_REQUISITOS DO EXERCÍCIO:_
A - No trecho do documento, quanto tempo dura a "pregação" na sequência de culto descrita?
B - Copie do trecho do documento a parte que vai de "Transformamos" até "há mais nada.".

───── TRECHO DO DOCUMENTO

Hoje as nossas músicas pouco falam de Cristo. Somos bitolados por um amontoado
de "glórias", "aleluias", "no trono", "te
exaltamos", "o teu poder", etc.
Misturamos
essas expressões, colocamos uma pitada de emoções, imitamos os ícones dos
megaeventos de louvores, e gravamos o nosso próprio cd, que, de diferente, tem
a capa e o timbre de algumas vozes, talvez alguns instrumentos, mas, no mais,
não passam de cópias das cópias das cópias. E Jesus? Ah, quase nunca o
mencionamos, e, quando o fazemos, não apresentamos qualquer noção do que Ele é
ou representa para o nosso louvor.
Não
falamos mais que Ele é o caminho, a verdade e a vida, não o apresentamos como
Senhor e Salvador, não informamos ao ouvinte o que se deve fazer para tê-lo no
coração, apenas citamos seu nome ou dizemos um aleluia para ele.
Hoje,
entrar em uma igreja é como ter entrado em todas: é tudo igual. O mesmo
sistema, as mesmas cantorias, a sequencia de eventos, os rituais emocionais, as
pregações da prosperidade, de libertação de maldições ou de mega-sonhos
"de Deus" (como se Deus precisasse sonhar, como se fosse impotente ou
dependente da vontade humana).
Transformamos
nossas igrejas em filiais de uma matriz que não sabemos nem onde fica, mas que
se representa nas comunidades da moda.
Não
há mais corais, não há mais solistas, não há mais escolas dominicais fortes,
não há mais denominações com características sólidas, não há mais nada.
Tudo
é a mesma coisa: uma hora e meia de "louvor", meia hora de
"ofertas" e quinze minutos de "pregação", ou meia hora de
"palavra profética e apostólica". Que tédio!
Hoje
trouxemos os ícones de volta aos templos: são castiçais, bandeiras de
Israel, candelabros, reproduções de peças do tabernáculo do velho testamento,
bugigangas e quinquilharias que vendemos, similares aos escapulários católicos
que tanto criticávamos.
Hoje
tem desenhos pendurados de anjinhos, Moisés abrindo o Mar Vermelho, até
Cristo no sermão da Montanha. O que nos falta ainda?
Nossas
bíblias, para serem boas, têm que ser do "Pastor fulano", com dicas
de moda, culinária, negócios e guia turístico.
Hoje
temos bíblias para mulheres, para homens, para crianças, para jovens, para
velhos, só falta inventarmos a bíblia erótica.
Bíblias
puras não prestam mais. E, mesmo tendo essas bíblias direcionadas, QUASE
NINGUÉM AS LÊ!
Estão
trazendo rosas para consagrar, rosas murchas para abençoar e jogar incenso em
casa, sal grosso para purificar, arruda para encantar, folhas de oliveira de
Israel e água do Rio Jordão (Tietê?) para abençoar, vara de Arão, de Moisés, e
sabe lá de quem mais!
Estão
voltando às origens idólatras! E se alguém ousa ser autêntico, é taxado de
retrógrado.
Com
isso, surgem os terríveis fundamentalistas, que abominam tudo, ou os
neopentecostais, que são capazes de transformar a igreja num circo, fazendo o
povo rir sem parar ou grunhir como animais.

──────────
───── LINHAS FORNECIDAS

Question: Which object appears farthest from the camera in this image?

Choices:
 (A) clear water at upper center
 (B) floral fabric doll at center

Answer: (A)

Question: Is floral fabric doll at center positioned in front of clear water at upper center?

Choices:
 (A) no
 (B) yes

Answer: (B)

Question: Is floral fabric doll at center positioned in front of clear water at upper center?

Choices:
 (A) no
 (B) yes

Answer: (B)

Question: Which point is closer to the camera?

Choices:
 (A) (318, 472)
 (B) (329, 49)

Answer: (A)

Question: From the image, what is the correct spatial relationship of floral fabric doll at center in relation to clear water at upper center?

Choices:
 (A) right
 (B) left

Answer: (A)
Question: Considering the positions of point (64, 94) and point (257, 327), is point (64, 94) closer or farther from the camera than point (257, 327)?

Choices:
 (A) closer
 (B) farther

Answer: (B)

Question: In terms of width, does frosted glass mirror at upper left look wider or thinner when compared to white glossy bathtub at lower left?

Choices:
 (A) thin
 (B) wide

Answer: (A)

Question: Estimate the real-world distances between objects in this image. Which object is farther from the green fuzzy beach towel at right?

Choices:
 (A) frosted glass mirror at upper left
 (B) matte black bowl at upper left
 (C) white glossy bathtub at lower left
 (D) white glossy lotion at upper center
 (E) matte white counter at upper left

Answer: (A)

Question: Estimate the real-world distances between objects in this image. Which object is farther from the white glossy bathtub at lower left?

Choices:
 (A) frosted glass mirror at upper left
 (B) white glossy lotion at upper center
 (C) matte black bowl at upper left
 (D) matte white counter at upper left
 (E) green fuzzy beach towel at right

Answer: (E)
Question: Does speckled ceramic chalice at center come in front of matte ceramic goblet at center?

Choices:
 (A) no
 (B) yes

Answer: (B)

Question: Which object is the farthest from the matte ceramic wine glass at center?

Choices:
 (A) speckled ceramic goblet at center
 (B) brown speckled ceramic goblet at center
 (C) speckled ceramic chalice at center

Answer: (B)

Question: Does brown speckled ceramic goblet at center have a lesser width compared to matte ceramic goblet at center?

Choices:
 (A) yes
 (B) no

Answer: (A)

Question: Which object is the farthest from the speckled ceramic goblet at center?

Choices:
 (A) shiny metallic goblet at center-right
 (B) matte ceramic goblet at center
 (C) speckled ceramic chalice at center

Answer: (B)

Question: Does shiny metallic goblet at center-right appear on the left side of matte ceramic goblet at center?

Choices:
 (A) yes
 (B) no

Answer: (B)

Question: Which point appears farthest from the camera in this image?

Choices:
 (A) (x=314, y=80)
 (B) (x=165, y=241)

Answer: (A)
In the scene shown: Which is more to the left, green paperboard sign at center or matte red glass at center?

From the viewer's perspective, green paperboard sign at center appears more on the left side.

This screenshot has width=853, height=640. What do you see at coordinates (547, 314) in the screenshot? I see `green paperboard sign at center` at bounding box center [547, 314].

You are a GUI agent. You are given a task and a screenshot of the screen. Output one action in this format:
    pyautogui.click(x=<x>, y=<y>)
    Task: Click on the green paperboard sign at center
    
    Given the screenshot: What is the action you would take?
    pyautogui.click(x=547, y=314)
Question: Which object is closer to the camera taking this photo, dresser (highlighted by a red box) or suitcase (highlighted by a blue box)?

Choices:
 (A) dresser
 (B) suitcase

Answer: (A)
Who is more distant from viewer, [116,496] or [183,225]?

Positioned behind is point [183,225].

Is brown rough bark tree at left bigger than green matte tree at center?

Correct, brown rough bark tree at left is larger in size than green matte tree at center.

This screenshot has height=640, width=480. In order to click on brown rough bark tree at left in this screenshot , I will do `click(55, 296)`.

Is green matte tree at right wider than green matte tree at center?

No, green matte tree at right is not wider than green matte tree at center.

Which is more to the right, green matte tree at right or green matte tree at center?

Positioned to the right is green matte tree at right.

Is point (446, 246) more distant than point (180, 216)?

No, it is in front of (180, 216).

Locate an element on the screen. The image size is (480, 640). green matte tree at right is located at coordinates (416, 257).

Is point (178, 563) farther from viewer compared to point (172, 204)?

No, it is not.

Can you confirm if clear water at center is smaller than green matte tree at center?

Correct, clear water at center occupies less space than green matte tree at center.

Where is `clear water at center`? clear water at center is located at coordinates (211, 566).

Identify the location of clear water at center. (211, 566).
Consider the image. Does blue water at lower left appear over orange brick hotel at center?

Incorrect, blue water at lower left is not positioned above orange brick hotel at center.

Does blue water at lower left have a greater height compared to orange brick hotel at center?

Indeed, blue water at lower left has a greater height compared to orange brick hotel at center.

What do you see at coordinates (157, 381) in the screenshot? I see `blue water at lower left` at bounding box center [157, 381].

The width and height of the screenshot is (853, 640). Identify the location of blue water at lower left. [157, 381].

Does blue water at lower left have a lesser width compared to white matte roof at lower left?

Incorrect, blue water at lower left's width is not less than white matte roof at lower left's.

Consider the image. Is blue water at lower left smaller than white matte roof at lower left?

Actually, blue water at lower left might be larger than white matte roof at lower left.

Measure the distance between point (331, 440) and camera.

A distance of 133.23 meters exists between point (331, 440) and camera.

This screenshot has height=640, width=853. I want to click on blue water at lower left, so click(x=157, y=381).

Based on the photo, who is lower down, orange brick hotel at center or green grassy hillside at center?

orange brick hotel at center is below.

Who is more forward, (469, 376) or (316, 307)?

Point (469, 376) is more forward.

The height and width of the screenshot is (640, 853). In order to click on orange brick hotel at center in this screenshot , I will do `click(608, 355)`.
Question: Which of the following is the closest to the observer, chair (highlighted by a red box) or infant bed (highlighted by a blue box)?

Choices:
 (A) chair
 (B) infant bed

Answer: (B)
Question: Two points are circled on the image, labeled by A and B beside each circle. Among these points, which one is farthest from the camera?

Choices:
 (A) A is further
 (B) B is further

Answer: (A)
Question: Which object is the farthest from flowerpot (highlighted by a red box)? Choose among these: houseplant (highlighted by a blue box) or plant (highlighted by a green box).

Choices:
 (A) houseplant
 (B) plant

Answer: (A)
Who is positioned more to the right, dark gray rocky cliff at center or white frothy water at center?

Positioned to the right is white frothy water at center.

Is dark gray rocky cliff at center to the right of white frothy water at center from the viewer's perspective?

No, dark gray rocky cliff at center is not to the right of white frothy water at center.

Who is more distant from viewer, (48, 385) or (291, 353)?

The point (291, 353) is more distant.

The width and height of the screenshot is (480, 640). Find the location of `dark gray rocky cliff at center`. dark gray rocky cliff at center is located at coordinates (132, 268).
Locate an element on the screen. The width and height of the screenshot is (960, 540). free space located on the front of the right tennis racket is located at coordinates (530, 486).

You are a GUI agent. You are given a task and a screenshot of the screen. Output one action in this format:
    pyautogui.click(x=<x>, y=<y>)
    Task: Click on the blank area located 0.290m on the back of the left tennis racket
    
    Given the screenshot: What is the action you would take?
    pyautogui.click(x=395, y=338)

──────────

_AS RESPOSTAS:_
A - Quinze minutos.

B -
Transformamos
nossas igrejas em filiais de uma matriz que não sabemos nem onde fica, mas que
se representa nas comunidades da moda.
Não
há mais corais, não há mais solistas, não há mais escolas dominicais fortes,
não há mais denominações com características sólidas, não há mais nada.